Using Teaching Analytics To Analyze Your Lesson Plans
Classroom teachers commonly use structured lesson plans to orchestrate their teaching as well as share teaching practices with peers and mentors. However, structured lesson plans can also be used by teachers to analyze, reflect on, and hopefully improve their teaching design, before they deliver it to their students. Teaching Analytics refers to the methods and tools that aim to support this process of improvement.
Capturing Your Classroom Teaching Designs: Lesson Plans
It is quite common for classroom teachers to capture, document and share their teaching designs in lesson plans. Classroom teachers use lesson plans as blueprints to document how they will orchestrate the teaching, learning and assessment activities for their students during a certain period of classroom, laboratory and homework time.
To capture the teaching design, lesson plans are usually based on templates, which may include a range of elements, such as:
- The educational objectives / standards to be attained.
- The flow and time frame of the learning and assessment activities to be delivered.
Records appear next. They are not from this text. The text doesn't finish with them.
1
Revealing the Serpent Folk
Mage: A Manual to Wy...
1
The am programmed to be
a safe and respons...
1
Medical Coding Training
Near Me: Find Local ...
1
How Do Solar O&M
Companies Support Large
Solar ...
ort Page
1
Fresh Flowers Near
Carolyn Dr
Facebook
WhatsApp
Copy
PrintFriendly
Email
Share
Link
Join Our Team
- The educational resources and/or tools that support the learning and assessment activities.
Using templates to structure teaching design in lesson plans makes it easier for teachers to create a portfolio of their teaching practice and also allows them to easily share it with peers and mentors, who can replicate or modify it to meet their own needs.
However, having a structured documentation of the teaching design can also help the teacher in a different way; to reflect on and assess the teaching design before they deliver it to their students, as a means of self-improvement.
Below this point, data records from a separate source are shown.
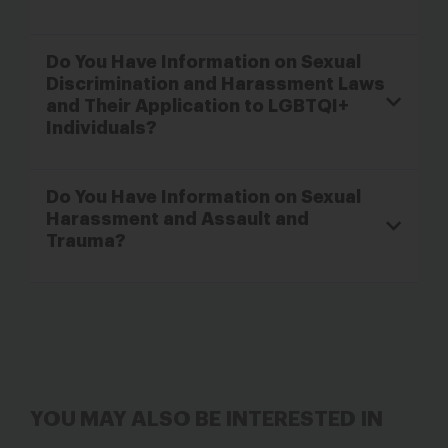
Do You Have Information on Sexual
Discrimination and Harassment Laws
and Their Application to LGBTQI+
Individuals?
Do You Have Information on Sexual
Harassment and Assault and
Trauma?
YOU MAY ALSO BE INTERESTED IN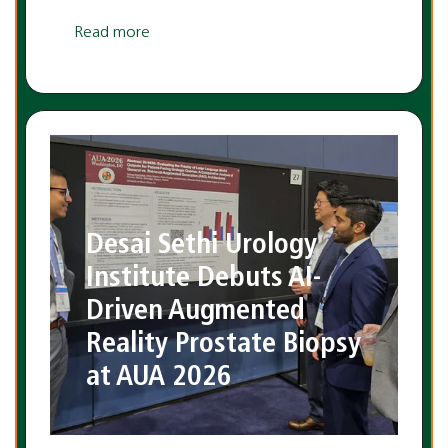
Read more
Desai Sethi Urology
Institute Debuts AI-
Driven Augmented
Reality Prostate Biopsy
at AUA 2026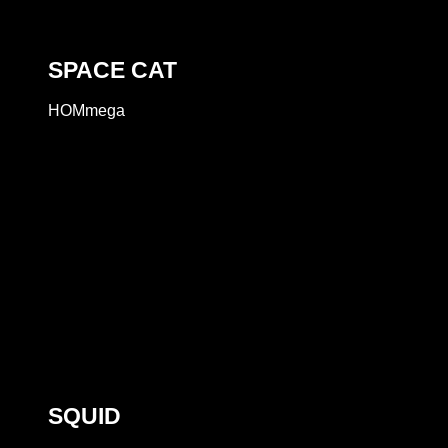
SPACE CAT
HOMmega
SQUID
Teaching Analytics provides the methods and tools to facilitate teachers during this process.
Teaching Analytics
As aforementioned, Teaching Analytics refer to the methods and tools that teachers can deploy in order to analyse their teaching design and reflect on it (as a whole or on individual elements), aiming to improve the learning conditions for their students.
Generally, in the context of school classroom teaching practice, Teaching Analytics can be used to support teaching planning in various ways, as indicated in the following table:
Task | Description | Indicative Tool |
Analyze classroom teaching design for self-reflection and improvement | Visualizes the elements of the lesson plan and facilitate teacher reflection on their design | Learning Designer |
Visualizes the alignment of the lesson plan to educational objectives / standards, to allow the teacher to track if and to what extend their lesson plans are aligned to specific educational objectives or relevant standards | MyLessonPlanner | |
Validates whether a lesson plan has potential inconsistencies in its design, and allow the teacher to remedy prior to the delivery of the lesson | Lesson Plan Creator | |
Analyze classroom teaching design through sharing with peers or mentors to receive feedback | Supports the process of sharing a lesson plan with peers or mentors and allow them to provide feedback through | Lesson Planner |
Analyze classroom teaching design through co-designing and co-reflecting with peers | Allows peers to jointly analyze and annotate a common teaching design in order to allow for co-reflection | Common Curriculum |
Conclusion
Teaching Analytics is an emerging field, and even though there are limited existing tools for now, it is constantly expanding. For example, recent developments aim to enhance the analysis of the teaching design by tracking how the teacher actually delivers this design to their students.
Additionally, Teaching Analytics can also be combined with insights from Learning Analytics, which aim to monitor how the students engaged with the teaching design. This synergy, termed as Teaching and Learning Analytics aim to support evidence-based reflective teaching practice.